I agree on civics, but I am concerned about indoctrination of younger students if teachers teach their opinions rather than facts. We agree also on subjects that might be influenced by folklore or literal religious beliefs. Science should be the rule. Not all students go to college so some values discussion should be a part of the last two years of high school.
I do not know how the evolution vs. creation argument got into the education discussion. I graduated from high school in NE Georgia about 65 years ago and never once heard a creation lesson. My parents were taught the same way and they were both born before 1920.
Maybe it was an issue in some school systems or in private church schools. They would have been better off teaching evolution with a caveat that the Lord works in mysterious ways.
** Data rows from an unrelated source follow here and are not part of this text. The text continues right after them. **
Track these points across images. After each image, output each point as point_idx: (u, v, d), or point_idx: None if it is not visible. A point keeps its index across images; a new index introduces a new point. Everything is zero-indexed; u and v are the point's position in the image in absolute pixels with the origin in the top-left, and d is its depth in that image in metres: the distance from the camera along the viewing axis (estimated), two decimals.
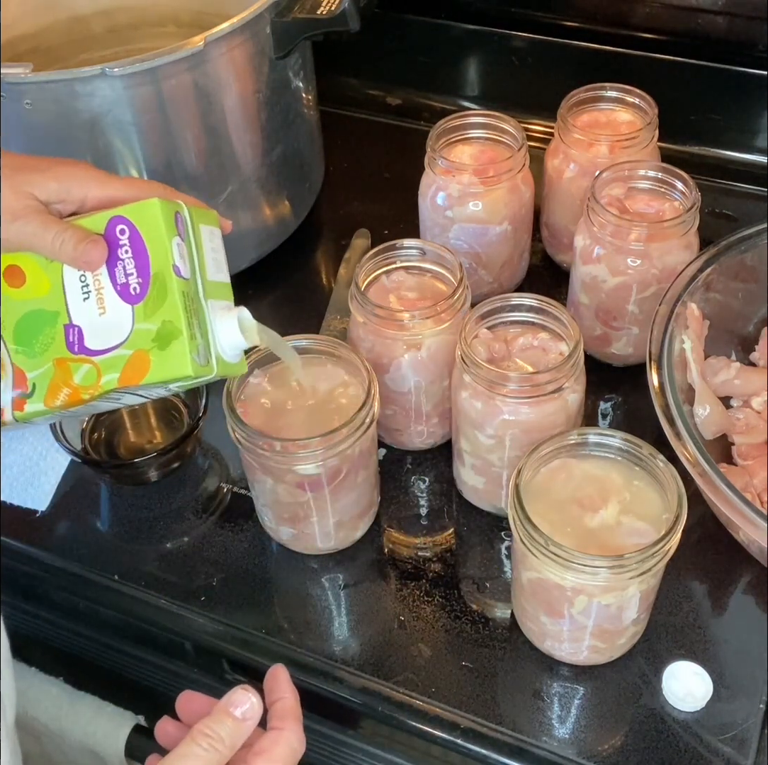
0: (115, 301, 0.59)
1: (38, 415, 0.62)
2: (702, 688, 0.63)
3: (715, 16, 1.00)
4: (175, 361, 0.57)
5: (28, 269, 0.61)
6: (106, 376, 0.59)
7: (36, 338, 0.61)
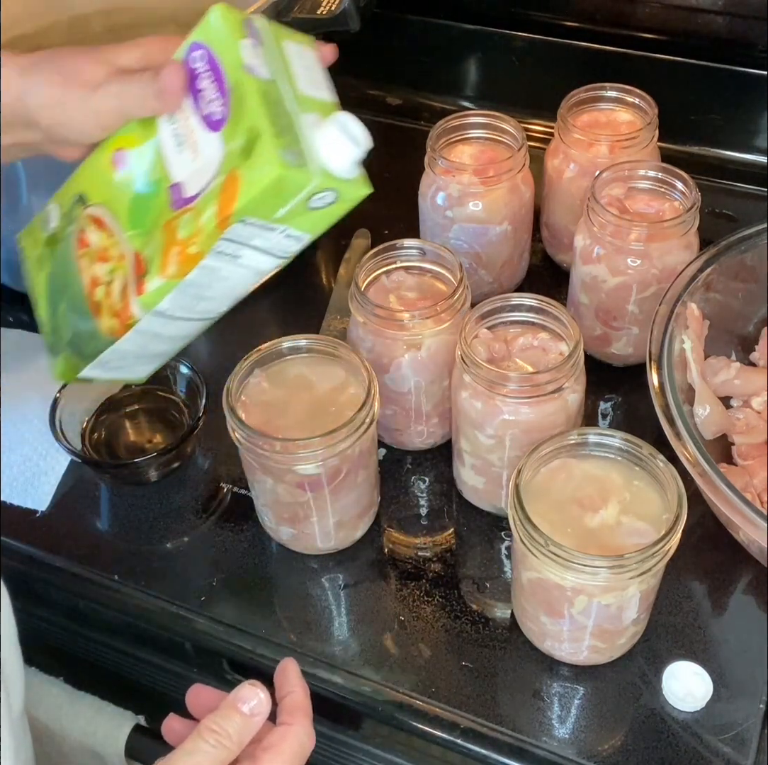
0: (204, 137, 0.54)
1: (160, 293, 0.57)
2: (702, 688, 0.63)
3: (715, 16, 1.00)
4: (261, 164, 0.50)
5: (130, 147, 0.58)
6: (205, 214, 0.53)
7: (147, 214, 0.57)
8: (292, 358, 0.70)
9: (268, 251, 0.57)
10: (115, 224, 0.59)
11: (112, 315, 0.60)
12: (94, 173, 0.61)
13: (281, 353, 0.70)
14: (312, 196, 0.53)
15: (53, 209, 0.63)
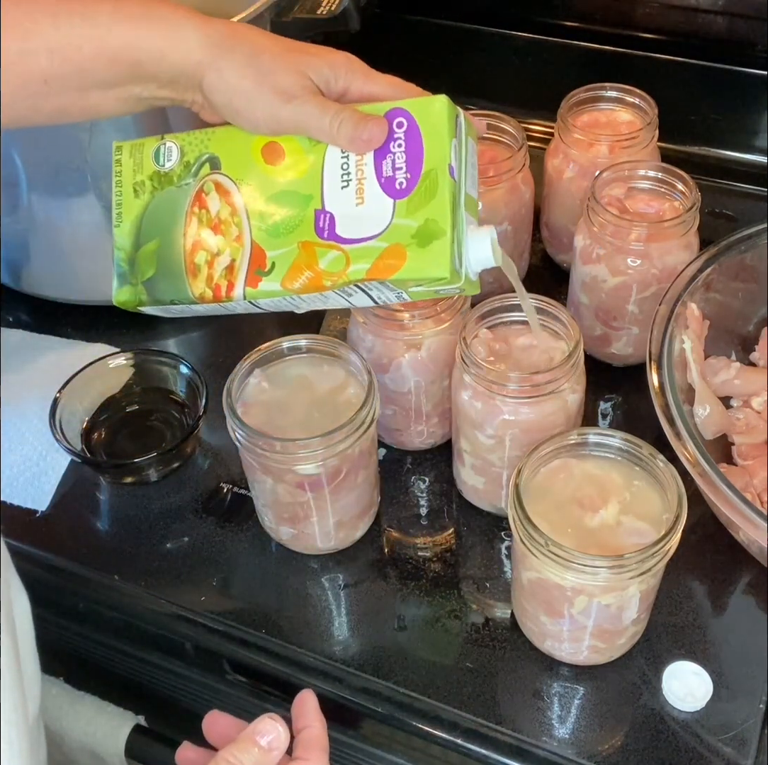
0: (376, 193, 0.57)
1: (270, 295, 0.60)
2: (702, 688, 0.63)
3: (715, 16, 1.00)
4: (433, 260, 0.56)
5: (289, 149, 0.60)
6: (355, 265, 0.57)
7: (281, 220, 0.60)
8: (292, 358, 0.70)
9: (374, 299, 0.62)
10: (243, 207, 0.61)
11: (209, 286, 0.62)
12: (239, 148, 0.62)
13: (281, 353, 0.70)
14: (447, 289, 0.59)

The problem even with good civics education is that SOME level of non-neutral indoctrination is desirable. In theory we're educating young folks not only HOW the system works, but WHY they should also want to be a part of it. Students should graduate not only with a working knowledge of the rules of the system, but a sense of the inherent(?) value of those rules.
And unfortunately, you can't have the "here's WHY you should think America is great conversation" without opening up the factual can of worms about how America struggled and continues to struggle to meet that Platonic ideal of responsible self-government you'd be teaching in a civics course. And a good part of civics education is how our system mediates those differences in opinions in a way that doesn't grind everything else down to a halt.
I wish the folks in GA trying to find a way to navigate these straits all the luck they can muster.
Just so there is no proselytizing allowed in public schools.